-- TO BE DONE --
Resume the comment thread on deriving and linearizing the cart-and-pendulum equations, picking up after its final comment.

-- SUPPLIED PASSAGE --
** Begin **

The derivative, d/dθ (sin θ) = cos θ HOWEVER, we are taking the derivative with respect to t and NOT with respect to θ. Therefore the chain rule must be applied. d/dt (sin θ) = cos θ · d/dt (θ)
@@Freeball99 dear sir, thanks a lot for the reply, i have figured that out just a few minutes ago, and you have confirmed it. although initially i thought it has something to do with derivative of a complex function, like d sin(f(t))/dt which is equal to cos(f(t))f(t) + f(t)'sin(f(t))
Is the reason F doesn't have a component in the second equation because it's only being applied to the cart?
Yes, you could say that. A better explanation would be that the force, F, acts only in the x-direction and produces no moment in the θ direction.
@@Freeball99 thanks for getting back to me. I realize my confusion was that considering the whole system, pulling the cart would cause the arm to rotate, but we are not considering the whole system but rather just the virtual work done by F, which is zero in the theta coordinate.
Adam Johnston correct. That’s an even better explanation.
Ok man but how do you linearize that equation so that a controller could model and control the motion of Pendulum?
You can linearize the equations by assuming small displacements and then eliminating all higher-order terms - i.e. fully expand out the equations and eliminate all terms that contain x^2, θ^2 or x.θ (or higher powers). Also you will make the approximation that sinθ=θ and cosθ=1.
@@Freeball99 yes i've learnt some tricks in 4 months. Thanks anyway. Appreciate it
may I ask for a reference source for this question, sir?

** End **

-- RECORDS --
** Begin **

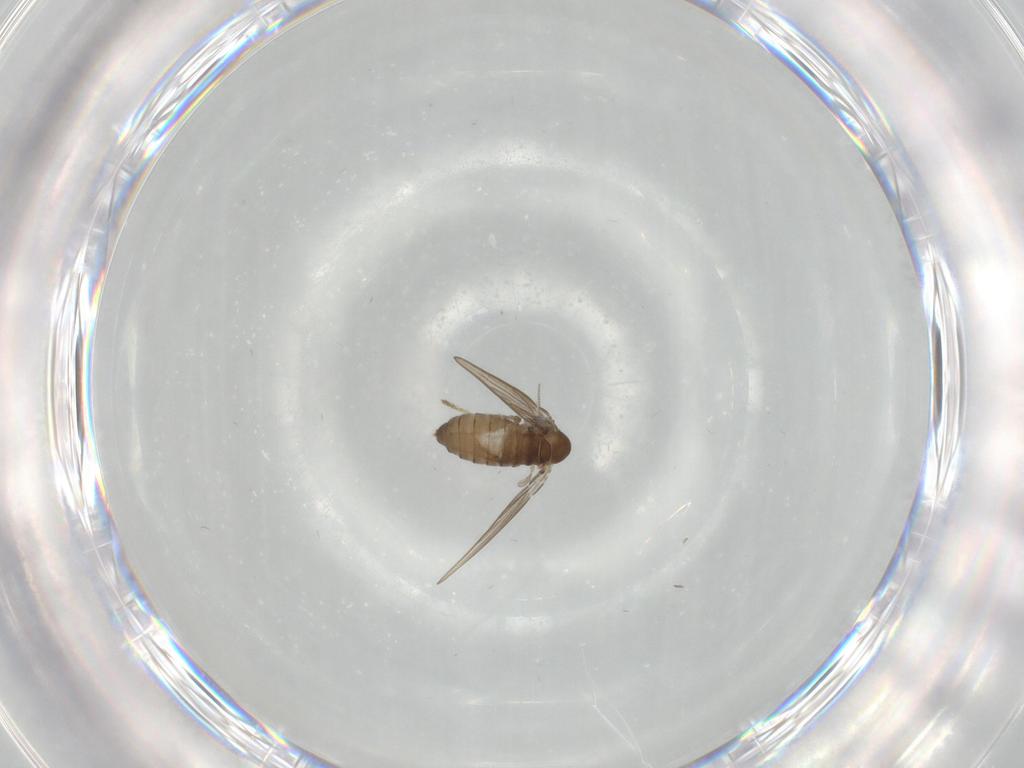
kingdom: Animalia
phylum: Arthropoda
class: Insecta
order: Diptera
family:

** End **
** Begin **

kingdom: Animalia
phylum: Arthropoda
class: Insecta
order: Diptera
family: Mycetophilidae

** End **

-- RESPONSE TO THE EXERCISE --
This problem exists in many references, however, this came from my own notes. The diagram I re-drew comes from Wikipedia though it too exists in many places online and in many textbooks. The inverted pendulum is a fairly common problem in vibrations and controls classes.
@@Freeball99 Yes, thank you. What is one source of the book, sir, because I really love working on problems like this
@@D4kwah.1d You can try Mechanical Vibrations by S. S. Rao, 5th Edition. It does not contain the inverted pendulum problem, however, there are many other examples in there.
@@Freeball99 thanks very much sir
@@Freeball99 I was reading a survey paper the other day that said the inverted pendulum problem has been used as an educational tool in controls for 62 years !!! web.mit.edu/klund/www/keeling/Pendulum2009.pdf
isn't this solution wrong? there must be (1/2).I.(w^2) in T, too (rotational kinetic energy)
Technically you are correct! However, for the case of the simple pendulum, it is typically assumed that we are dealing with point masses which is why we can ignore the rotational kinetic energy. I mentioned this in the video on the double pendulum, but should have been more clear here. The reality is, that when dealing with a simple pendulum, the rotational kinetic energy is typically negligible when compared to the translational kinetic energy (except for cases when the diameter of the mass is very large and the connecting rod is very short).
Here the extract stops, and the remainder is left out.